En nihayet sağlanan uzlaşma, yürürlüğe giren ateşkes veya ordunun ablukası sonucu bölgeden yüzlerce silahlı militan tahliye edildi. Lübnan üzerinden önce Adana ardından Hatay’a buradan Türkiye-Suriye sınırında yer alan İdlib vilayetine götürüldü. Bir kesim silahlarıyla birlikte Suriye ordusuna teslim oldu. Bir kesim ise savaşa devam kararı aldı. Bu grup Barada su kaynağının olduğu bölgeye sıkıştı.
Ve en nihayet üç hafta önce Şam kentini susuz bırakmak ve zehirlemek için suya petrol ve kimyasal artık döktüler. 6-7 milyon nüfuslu Şam kenti üç haftadır susuz. Şişe suyu ile yetiniyor. Evlere günde bir saat yedek depolardan verilen su ile yetinmek zorunda. Barada bölgesi sakinlerinden olan ve başarılı birçok uzlaşma görüşmelerine öncülük eden emekli bir generalin kanas silahı ile vurulup öldürülmesi Suriye ordusu için sabır bardağını taşıran son damla oldu. Şiddetli çatışmalar sonucunda bölge tamamen kontrol altına alındı. Suyun temizlenmesi faaliyetleri tamamlanmak üzere.
Muaviye, Hz.
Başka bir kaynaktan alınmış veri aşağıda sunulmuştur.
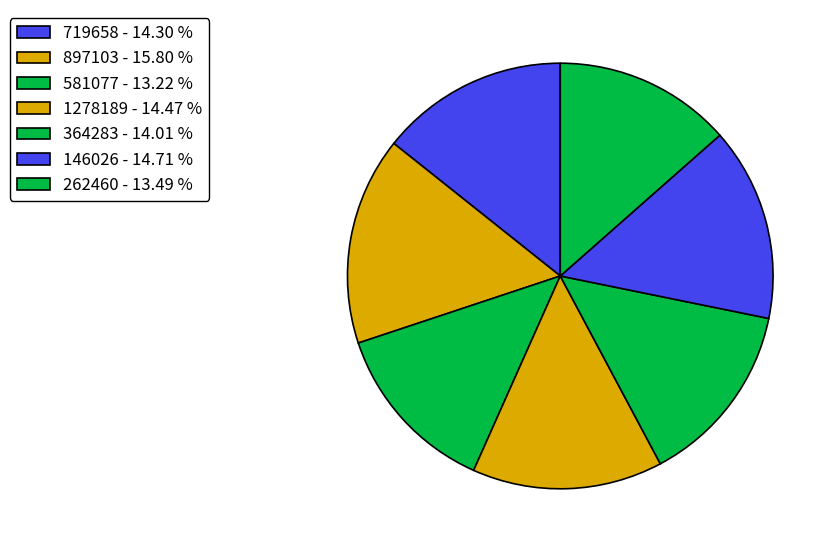

Which has a higher value, 146026 or 262460?

146026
Ali’nin Mısır’a vali olarak tayin ettiği Malik El-Eşter’in bal tabağına zehir koyarak katletmişti. Oğlu Yezit, Kerbelâ’da abluka altına alınan, Hz. Muhammed’in torunu ve soyunun temsilcisi Hz. Hüseyin’i, kardeşlerini, ailesini ve askerlerini susuz bırakmak için su kuyularını taş ile doldurma emrini verdi. Bugün ise Muaviye ve Yezit’in torunları, Münafık Müslüman Kardeşler Örgütleri mensupları suya petrol ve tatlıya zehir enjekte ediyor.

TARİKAT ŞEYHİNİN EMRİ
Şam kentini besleyen ana su kaynağı ve Barada nehrinin yatağına petrol ve kimyasal atık döktüler. 6-7 milyon nüfuslu kent üç hafta susuz kaldı. Pet şişeler ile idare etti.18 Ocak günü Hama vilayeti Masyaf ilçesi Kanzara köyünde ikamet eden Yüzbaşı Beşşar El-Budi, eşi Emel Habib Nasır ve evlatları Dun ve Kerem'in yedikleri tatlıya zehir enjekte edilerek katledildi. Gözaltına alınan iş yeri sahibi bağlı bulunduğu muhalif tarikat şeyhinin ‘silahla kazanılamayan savaşın başka metotlarla sürdürülmesinin şeriata uygun olduğunu’ ve bu emrine binaen hareket ettiğini söylemiş.
Peygamber sözüdür; “Gün gelecek İslam’ın sadece ismi, Müslümanın sadece cismi kalacak. Camiler çoğalıp dolup taşacak lakin içinde gerçek Müslüman olmayacak” Ayrıca meşhur ifadedir; “Tanrı iradesini hâkim kılmak için yeryüzündeki iyi insanları kullanır. Yeryüzündeki kötü insanlar ise kendi iradelerini hâkim kılmak için Tanrı’yı kullanır.” İçinde bulunduğumuz döneme bakıp hak vermemek mümkün mü?